Ken Provencher teaches film and media studies at Loyola Marymount University, Los Angeles. His work focuses on the transnational Hollywood industry, especially in relation to East Asian media industries and popular cultures. He is the co-editor of Exploiting East Asian Cinemas (Bloomsbury, 2018), and has previously published in The Companion to Wong Kar-wai (Wiley-Blackwell, 2016), The Quarterly Review of Film and Video, The Velvet Light Trap, and Film Quarterly.

Jiro Plutschow is Associate Professor of Sound Design in the Department of Media Studies at Josai International University, Japan. A composer and musical engineer specializing in jazz, Latin, and 20th century classical, Plutschow has previously worked as conductor, guest performer, and backup artist in Asia, America, and Europe.

In her subtle and compelling peer review of Ken Provencher’s earlier masterful video essay, published in 2016 by [in]Transition, “The Spielberg Touchscreen,” Chiara Grizzaffi wrote that, through the use of split screens, he succeeded in establishing 

an intense, energetic dialog between the two images, each time reinforcing a concept through the repetition of similar gestures or situations, or conversely producing small frictions that highlight the heterogeneity of forms in which [Spielberg’s] tactile visuality manifests itself. ... The video engages the viewer in a fruitful tension between grasping (the main argument) and being (sensorily) grasped.

In his latest, to me, inspiring videographic work - a brilliantly edited study of a hitherto under-considered aspect of Wong Kar-wai’s cinematic oeuvre: its somnolent iconography - Provencher takes up these comparative methods once more, but this time with even more fluidity and poetry, as well as with a greater play on energy and its depletion. The result is a beautiful and artful work that truly raises the game of haptic figurative analysis in video essay form. 

With this video, perhaps riffing off of the frequently layered, blurry, nocturnally colourful and internally associative aesthetic of his source material, Provencher feels free to release his careful collection of sleeper images from linearity, narrativity and split screen captivity, sculpting them in visual and temporal layers to fashion a superimpositional supercut.
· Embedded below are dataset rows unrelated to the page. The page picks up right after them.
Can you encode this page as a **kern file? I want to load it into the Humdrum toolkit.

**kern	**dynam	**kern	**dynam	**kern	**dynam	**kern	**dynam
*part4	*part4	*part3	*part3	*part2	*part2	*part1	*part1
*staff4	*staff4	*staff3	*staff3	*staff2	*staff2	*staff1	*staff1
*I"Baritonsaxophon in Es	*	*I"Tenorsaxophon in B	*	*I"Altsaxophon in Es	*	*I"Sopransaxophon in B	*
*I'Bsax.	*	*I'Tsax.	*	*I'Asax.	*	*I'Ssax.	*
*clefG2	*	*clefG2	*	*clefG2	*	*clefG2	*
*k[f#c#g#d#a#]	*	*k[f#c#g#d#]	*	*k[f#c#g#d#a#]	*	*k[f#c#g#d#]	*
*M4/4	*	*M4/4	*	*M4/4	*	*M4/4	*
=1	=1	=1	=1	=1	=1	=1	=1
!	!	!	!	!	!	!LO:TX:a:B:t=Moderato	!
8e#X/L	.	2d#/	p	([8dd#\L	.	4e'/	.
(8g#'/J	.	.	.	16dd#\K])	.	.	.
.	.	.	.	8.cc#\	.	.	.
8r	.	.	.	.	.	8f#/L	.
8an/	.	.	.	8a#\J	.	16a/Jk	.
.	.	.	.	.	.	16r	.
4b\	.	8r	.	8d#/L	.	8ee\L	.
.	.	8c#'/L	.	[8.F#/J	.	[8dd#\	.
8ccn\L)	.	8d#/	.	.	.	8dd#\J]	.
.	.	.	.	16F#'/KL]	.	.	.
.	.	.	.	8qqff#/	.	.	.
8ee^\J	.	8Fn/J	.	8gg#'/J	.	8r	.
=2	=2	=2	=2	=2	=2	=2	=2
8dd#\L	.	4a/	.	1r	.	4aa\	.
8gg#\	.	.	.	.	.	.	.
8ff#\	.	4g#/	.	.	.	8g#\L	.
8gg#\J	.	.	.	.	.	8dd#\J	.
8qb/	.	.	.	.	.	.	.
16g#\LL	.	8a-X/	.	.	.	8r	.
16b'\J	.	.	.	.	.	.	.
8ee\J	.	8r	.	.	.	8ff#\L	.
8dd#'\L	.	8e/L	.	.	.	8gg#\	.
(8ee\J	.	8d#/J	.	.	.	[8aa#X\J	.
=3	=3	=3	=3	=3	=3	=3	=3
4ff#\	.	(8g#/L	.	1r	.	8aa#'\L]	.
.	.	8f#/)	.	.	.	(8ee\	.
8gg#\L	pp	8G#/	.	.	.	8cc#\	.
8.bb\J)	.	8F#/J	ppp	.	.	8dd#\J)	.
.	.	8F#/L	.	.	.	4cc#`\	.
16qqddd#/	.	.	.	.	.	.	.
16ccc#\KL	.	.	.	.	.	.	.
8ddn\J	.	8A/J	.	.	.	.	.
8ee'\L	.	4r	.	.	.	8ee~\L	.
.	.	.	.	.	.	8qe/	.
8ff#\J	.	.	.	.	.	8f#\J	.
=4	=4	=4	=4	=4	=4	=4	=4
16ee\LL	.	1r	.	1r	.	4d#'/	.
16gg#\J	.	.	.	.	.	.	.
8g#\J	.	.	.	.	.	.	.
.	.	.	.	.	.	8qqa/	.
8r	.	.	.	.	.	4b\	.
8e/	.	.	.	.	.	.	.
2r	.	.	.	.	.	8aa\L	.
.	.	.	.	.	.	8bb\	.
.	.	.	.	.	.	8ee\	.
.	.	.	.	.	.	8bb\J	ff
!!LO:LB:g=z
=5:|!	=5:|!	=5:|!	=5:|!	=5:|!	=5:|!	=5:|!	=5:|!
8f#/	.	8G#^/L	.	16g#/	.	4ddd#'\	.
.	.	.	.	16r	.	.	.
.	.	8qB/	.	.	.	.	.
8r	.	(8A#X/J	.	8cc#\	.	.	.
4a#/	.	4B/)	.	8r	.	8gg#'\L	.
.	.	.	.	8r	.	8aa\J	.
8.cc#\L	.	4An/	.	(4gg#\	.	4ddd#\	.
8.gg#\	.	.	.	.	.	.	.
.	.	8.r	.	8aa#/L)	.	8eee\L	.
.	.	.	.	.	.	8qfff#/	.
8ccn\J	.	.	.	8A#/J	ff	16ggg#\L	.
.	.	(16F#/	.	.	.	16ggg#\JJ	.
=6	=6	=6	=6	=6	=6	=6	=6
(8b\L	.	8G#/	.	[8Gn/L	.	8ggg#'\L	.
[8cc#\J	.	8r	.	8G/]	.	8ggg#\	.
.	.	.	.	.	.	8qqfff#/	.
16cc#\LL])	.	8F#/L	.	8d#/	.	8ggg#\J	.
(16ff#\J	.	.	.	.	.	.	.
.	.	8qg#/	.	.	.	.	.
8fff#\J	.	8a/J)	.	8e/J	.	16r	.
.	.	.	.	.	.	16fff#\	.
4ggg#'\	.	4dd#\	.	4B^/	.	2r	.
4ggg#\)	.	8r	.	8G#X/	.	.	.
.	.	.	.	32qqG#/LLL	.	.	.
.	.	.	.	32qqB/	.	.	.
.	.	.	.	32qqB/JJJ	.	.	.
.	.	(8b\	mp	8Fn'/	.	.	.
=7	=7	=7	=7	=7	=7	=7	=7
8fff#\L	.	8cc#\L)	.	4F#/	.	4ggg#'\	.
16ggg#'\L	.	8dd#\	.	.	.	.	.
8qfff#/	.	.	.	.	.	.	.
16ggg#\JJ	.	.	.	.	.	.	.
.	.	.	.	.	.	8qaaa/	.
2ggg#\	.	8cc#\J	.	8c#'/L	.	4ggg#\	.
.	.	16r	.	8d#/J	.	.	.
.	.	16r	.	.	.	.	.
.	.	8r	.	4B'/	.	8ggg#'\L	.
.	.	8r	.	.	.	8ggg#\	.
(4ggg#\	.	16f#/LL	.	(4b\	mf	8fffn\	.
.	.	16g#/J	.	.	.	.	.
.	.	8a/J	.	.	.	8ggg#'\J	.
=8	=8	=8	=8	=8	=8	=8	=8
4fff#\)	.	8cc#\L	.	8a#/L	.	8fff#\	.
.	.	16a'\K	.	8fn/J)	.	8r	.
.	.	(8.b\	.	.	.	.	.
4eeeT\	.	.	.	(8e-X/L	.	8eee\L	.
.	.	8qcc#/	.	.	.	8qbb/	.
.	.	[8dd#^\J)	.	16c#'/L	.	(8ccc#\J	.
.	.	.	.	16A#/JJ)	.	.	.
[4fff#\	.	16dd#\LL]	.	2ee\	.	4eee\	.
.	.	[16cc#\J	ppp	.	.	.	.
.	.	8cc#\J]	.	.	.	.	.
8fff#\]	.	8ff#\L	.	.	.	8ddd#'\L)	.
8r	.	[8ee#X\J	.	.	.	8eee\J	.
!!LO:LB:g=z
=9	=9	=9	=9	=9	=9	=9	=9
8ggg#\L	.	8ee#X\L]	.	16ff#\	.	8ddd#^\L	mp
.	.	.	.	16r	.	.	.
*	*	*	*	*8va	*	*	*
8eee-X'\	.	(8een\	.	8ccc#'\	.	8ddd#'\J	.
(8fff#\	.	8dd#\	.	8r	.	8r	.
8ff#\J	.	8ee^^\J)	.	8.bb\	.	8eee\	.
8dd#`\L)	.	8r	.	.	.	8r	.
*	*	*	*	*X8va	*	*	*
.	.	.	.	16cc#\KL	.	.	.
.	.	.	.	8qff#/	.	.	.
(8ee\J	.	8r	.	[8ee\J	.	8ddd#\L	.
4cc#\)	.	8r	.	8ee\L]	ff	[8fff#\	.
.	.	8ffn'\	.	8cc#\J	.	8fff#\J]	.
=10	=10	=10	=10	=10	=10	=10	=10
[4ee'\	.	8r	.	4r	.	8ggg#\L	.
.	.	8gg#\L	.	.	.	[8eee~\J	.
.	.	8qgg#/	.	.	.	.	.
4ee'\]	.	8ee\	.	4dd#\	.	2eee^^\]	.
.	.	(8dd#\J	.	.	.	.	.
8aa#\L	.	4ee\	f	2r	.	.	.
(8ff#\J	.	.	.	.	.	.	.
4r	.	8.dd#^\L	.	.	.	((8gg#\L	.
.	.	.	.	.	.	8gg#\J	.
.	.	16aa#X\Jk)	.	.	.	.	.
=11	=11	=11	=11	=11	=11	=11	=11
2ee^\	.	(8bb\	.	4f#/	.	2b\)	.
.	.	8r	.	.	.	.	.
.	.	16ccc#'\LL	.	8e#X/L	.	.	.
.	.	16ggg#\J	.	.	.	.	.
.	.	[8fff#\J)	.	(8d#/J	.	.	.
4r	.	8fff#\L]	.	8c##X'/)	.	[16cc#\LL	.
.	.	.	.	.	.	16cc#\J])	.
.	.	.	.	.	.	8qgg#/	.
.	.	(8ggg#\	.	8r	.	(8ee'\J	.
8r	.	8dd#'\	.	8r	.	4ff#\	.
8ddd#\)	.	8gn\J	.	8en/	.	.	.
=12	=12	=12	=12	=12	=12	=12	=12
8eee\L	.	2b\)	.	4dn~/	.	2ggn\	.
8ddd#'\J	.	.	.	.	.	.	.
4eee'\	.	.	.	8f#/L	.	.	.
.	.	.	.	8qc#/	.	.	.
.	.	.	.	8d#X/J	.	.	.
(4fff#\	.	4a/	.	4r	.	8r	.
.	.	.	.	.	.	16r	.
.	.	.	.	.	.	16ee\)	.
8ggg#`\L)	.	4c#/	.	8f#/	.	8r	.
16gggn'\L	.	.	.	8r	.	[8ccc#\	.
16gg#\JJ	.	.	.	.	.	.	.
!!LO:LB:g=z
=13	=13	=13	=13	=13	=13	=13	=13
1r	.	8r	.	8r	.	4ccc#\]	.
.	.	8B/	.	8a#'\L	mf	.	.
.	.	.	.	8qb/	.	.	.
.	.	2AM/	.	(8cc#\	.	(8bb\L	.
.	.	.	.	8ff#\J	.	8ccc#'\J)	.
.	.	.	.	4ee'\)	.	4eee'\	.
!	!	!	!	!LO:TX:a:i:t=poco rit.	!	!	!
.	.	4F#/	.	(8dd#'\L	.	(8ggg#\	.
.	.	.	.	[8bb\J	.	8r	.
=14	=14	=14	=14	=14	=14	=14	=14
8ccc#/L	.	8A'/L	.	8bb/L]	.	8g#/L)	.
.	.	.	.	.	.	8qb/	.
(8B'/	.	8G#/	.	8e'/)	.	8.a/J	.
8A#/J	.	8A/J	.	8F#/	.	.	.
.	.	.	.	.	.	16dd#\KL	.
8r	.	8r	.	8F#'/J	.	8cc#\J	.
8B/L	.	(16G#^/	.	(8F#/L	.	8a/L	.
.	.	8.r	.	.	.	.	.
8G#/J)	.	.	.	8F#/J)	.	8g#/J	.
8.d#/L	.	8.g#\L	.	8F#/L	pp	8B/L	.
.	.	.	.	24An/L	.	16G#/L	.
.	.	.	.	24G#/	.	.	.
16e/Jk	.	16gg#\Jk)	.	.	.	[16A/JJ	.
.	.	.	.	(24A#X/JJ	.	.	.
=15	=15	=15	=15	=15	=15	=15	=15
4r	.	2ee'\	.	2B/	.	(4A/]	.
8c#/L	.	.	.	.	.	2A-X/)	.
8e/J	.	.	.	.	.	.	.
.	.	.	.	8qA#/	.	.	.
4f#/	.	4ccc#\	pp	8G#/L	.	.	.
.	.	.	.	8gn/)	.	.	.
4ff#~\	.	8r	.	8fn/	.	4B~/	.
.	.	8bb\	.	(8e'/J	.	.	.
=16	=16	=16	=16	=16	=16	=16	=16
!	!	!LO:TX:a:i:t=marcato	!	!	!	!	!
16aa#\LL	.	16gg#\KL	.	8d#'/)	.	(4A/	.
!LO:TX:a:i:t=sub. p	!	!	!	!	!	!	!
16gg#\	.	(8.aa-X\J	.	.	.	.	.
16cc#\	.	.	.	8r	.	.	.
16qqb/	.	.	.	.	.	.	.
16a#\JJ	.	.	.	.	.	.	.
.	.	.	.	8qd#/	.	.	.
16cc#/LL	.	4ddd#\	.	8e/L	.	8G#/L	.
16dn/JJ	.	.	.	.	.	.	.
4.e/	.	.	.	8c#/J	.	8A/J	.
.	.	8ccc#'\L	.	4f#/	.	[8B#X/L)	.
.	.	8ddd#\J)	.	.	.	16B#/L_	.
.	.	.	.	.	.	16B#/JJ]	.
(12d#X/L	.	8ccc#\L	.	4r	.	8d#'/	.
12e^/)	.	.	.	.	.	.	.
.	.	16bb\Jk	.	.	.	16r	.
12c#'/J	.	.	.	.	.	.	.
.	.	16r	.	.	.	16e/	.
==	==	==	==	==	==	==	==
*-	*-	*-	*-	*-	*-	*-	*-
This highly complex montage method, if it is to be communicative and not chaotic, requires even more care with sequence/shot placement, with framing, masking and vignetting, and with rhythm and timing than that to which most kinds of multiscreen video essays need aspire. The resulting composite distillation (I dreamt of some alternate titles: Days of Being Quiet, In the Mood for Sleep, Slow Train to Chungking?) feels like a much-longed for new Wong Kar-wai production in its own right, at once a facsimile, a satisfying fan work and a performative elucidation.

Even without an obvious or conventional scholarly apparatus, this video makes a powerful academic argument about sleeping figures, about longing and (un)consciousness, about work and rest, about desire and its extinction, simply through accretion and subtle variation, producing a legibly taxonomic gathering of themed material. But salient and complementary new knowledge about this topic is further delivered in verbal form, too, through suitably sparing captions which perfectly expand on, reinforce or summarise what we are seeing and hearing.

The auditory component of this work, a superb, specially-composed score, provided by Provencher’s essential collaborator, musician and composer Jiro Plutschow, is one of its most original features and strongest aspects. It supplies the work with an urban-nocturnal music-scape that enables at every turn an intense, haptically-engineered, rhythmic and tonal engagement with the complexity of the image track through its beats and moods. Plutschow’s exceptional compositional work skilfully enhances perception of the video’s visual argumentation in both subliminal and overt sonic ways.

A perfect companion piece not only to Jonathan Crary’s influential book 24/7: Late Capitalism and the Ends of Sleep, which Provencher references, but also to Franco Berardi’s work on “harmonising with exhaustion,” and Elena Gorfinkel’s recent and ongoing research into cinema and the soporific, Provencher and Plutschow's video essay also makes a highly original, rigorous and compelling contribution to the study of Wong Kar-wai’s films.